_Problem details:_
Repeat all the records exactly, omitting pictures.

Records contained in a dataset
------------------------------------

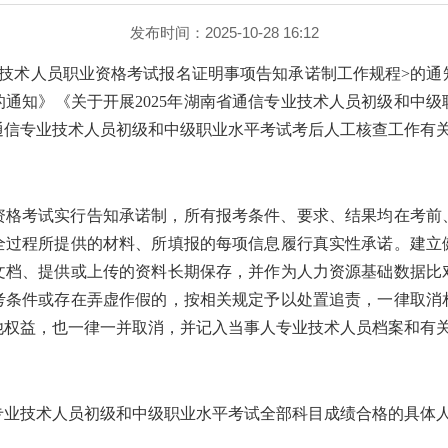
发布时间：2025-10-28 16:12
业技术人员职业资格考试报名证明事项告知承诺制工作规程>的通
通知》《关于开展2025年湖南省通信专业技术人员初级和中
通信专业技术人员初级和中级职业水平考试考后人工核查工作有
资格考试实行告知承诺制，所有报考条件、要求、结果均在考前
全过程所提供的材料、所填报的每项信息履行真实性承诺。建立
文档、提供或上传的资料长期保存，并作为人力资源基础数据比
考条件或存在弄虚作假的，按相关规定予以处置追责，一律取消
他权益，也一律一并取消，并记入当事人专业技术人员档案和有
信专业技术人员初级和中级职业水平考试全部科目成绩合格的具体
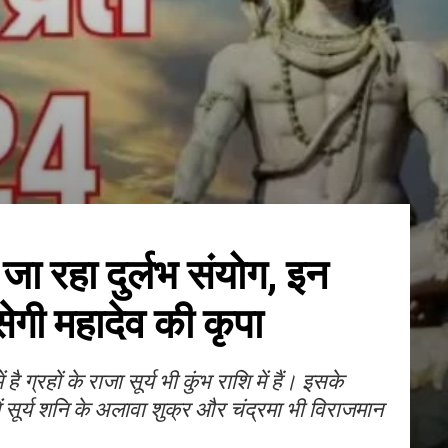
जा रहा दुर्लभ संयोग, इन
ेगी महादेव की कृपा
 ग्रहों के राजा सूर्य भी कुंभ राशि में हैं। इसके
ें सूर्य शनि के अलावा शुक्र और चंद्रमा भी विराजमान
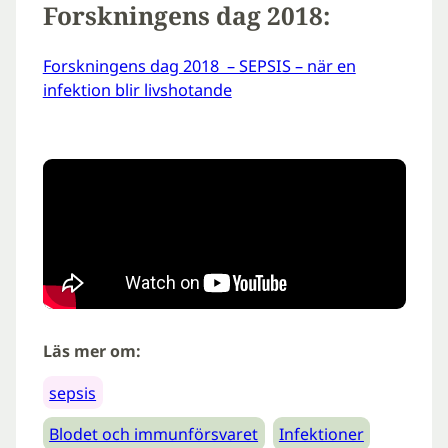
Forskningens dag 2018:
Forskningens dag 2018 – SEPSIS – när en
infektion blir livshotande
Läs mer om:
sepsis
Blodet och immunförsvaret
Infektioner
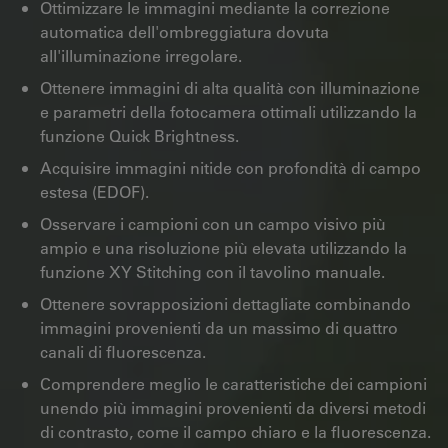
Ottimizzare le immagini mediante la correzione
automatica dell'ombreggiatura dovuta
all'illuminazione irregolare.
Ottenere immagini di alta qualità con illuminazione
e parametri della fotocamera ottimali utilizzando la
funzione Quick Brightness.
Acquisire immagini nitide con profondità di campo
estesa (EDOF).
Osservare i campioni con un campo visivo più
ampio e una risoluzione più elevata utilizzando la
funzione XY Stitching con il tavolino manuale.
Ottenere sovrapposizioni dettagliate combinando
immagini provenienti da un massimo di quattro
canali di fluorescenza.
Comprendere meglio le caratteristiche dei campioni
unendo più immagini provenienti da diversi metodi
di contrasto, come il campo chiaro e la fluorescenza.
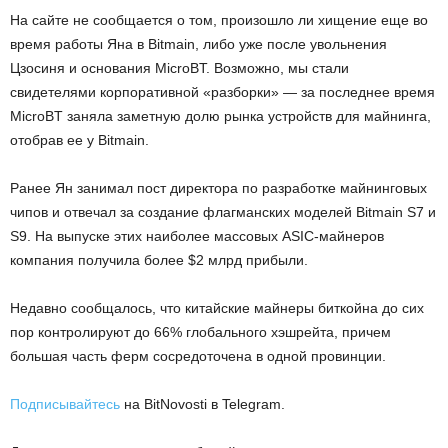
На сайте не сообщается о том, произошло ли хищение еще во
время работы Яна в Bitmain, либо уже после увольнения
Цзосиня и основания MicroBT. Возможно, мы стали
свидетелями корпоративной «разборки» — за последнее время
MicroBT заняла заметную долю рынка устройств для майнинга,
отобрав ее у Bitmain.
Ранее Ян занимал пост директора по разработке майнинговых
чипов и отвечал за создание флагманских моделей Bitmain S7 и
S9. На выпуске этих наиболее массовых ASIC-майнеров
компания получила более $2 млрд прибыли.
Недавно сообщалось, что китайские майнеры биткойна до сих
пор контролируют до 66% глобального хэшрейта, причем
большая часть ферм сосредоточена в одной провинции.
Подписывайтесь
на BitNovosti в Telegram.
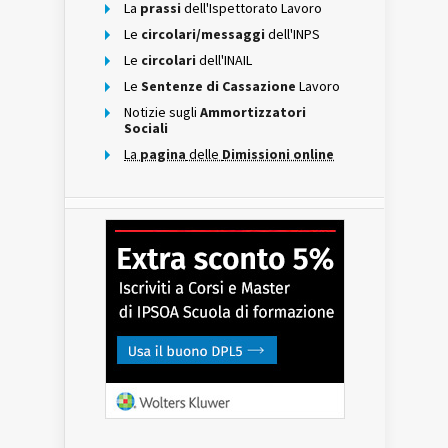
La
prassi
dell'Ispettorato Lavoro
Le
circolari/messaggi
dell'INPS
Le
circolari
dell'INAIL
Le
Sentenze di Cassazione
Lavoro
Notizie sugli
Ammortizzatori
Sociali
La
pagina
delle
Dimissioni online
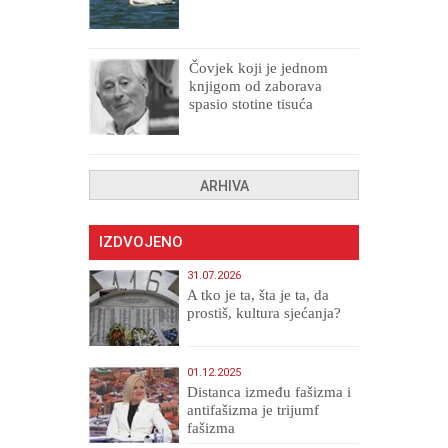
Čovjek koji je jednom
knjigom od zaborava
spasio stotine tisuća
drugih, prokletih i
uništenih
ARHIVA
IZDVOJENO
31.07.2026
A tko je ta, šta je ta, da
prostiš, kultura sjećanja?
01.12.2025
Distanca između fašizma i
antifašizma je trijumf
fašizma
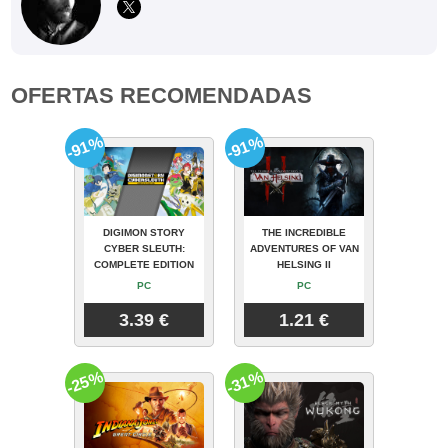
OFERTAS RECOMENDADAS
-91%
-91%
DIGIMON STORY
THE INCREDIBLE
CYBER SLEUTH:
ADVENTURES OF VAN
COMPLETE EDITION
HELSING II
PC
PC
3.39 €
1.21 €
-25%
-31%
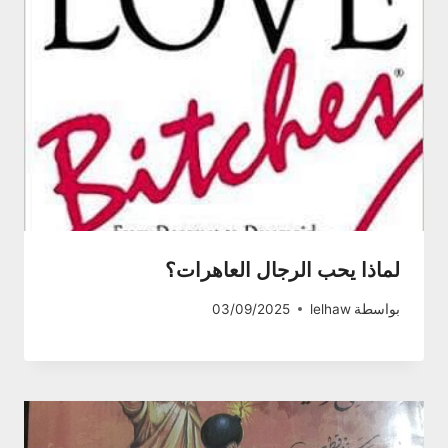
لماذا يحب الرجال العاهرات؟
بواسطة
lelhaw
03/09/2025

------------------------------------

_Response area:_
发布时间：2025-10-28 16:12
业技术人员职业资格考试报名证明事项告知承诺制工作规程>的通
通知》《关于开展2025年湖南省通信专业技术人员初级和中
通信专业技术人员初级和中级职业水平考试考后人工核查工作有
资格考试实行告知承诺制，所有报考条件、要求、结果均在考前
全过程所提供的材料、所填报的每项信息履行真实性承诺。建立
文档、提供或上传的资料长期保存，并作为人力资源基础数据比
考条件或存在弄虚作假的，按相关规定予以处置追责，一律取消
他权益，也一律一并取消，并记入当事人专业技术人员档案和有
信专业技术人员初级和中级职业水平考试全部科目成绩合格的具体
जा रहा दुर्लभ संयोग, इन
ेगी महादेव की कृपा
 ग्रहों के राजा सूर्य भी कुंभ राशि में हैं। इसके
ें सूर्य शनि के अलावा शुक्र और चंद्रमा भी विराजमान
Forskningens dag 2018:
Forskningens dag 2018 – SEPSIS – när en
infektion blir livshotande
Läs mer om:
sepsis
Blodet och immunförsvaret
Infektioner
Ottimizzare le immagini mediante la correzione
automatica dell'ombreggiatura dovuta
all'illuminazione irregolare.
Ottenere immagini di alta qualità con illuminazione
e parametri della fotocamera ottimali utilizzando la
funzione Quick Brightness.
Acquisire immagini nitide con profondità di campo
estesa (EDOF).
Osservare i campioni con un campo visivo più
ampio e una risoluzione più elevata utilizzando la
funzione XY Stitching con il tavolino manuale.
Ottenere sovrapposizioni dettagliate combinando
immagini provenienti da un massimo di quattro
canali di fluorescenza.
Comprendere meglio le caratteristiche dei campioni
unendo più immagini provenienti da diversi metodi
di contrasto, come il campo chiaro e la fluorescenza.
На сайте не сообщается о том, произошло ли хищение еще во
время работы Яна в Bitmain, либо уже после увольнения
Цзосиня и основания MicroBT. Возможно, мы стали
свидетелями корпоративной «разборки» — за последнее время
MicroBT заняла заметную долю рынка устройств для майнинга,
отобрав ее у Bitmain.
Ранее Ян занимал пост директора по разработке майнинговых
чипов и отвечал за создание флагманских моделей Bitmain S7 и
S9. На выпуске этих наиболее массовых ASIC-майнеров
компания получила более $2 млрд прибыли.
Недавно сообщалось, что китайские майнеры биткойна до сих
пор контролируют до 66% глобального хэшрейта, причем
большая часть ферм сосредоточена в одной провинции.
Подписывайтесь
на BitNovosti в Telegram.
La
prassi
dell'Ispettorato Lavoro
Le
circolari/messaggi
dell'INPS
Le
circolari
dell'INAIL
Le
Sentenze di Cassazione
Lavoro
Notizie sugli
Ammortizzatori
Sociali
La
pagina
delle
Dimissioni online
Čovjek koji je jednom
knjigom od zaborava
spasio stotine tisuća
drugih, prokletih i
uništenih
ARHIVA
IZDVOJENO
31.07.2026
A tko je ta, šta je ta, da
prostiš, kultura sjećanja?
01.12.2025
Distanca između fašizma i
antifašizma je trijumf
fašizma
OFERTAS RECOMENDADAS
-91%
-91%
DIGIMON STORY
THE INCREDIBLE
CYBER SLEUTH:
ADVENTURES OF VAN
COMPLETE EDITION
HELSING II
PC
PC
3.39 €
1.21 €
-25%
-31%
لماذا يحب الرجال العاهرات؟
بواسطة
lelhaw
03/09/2025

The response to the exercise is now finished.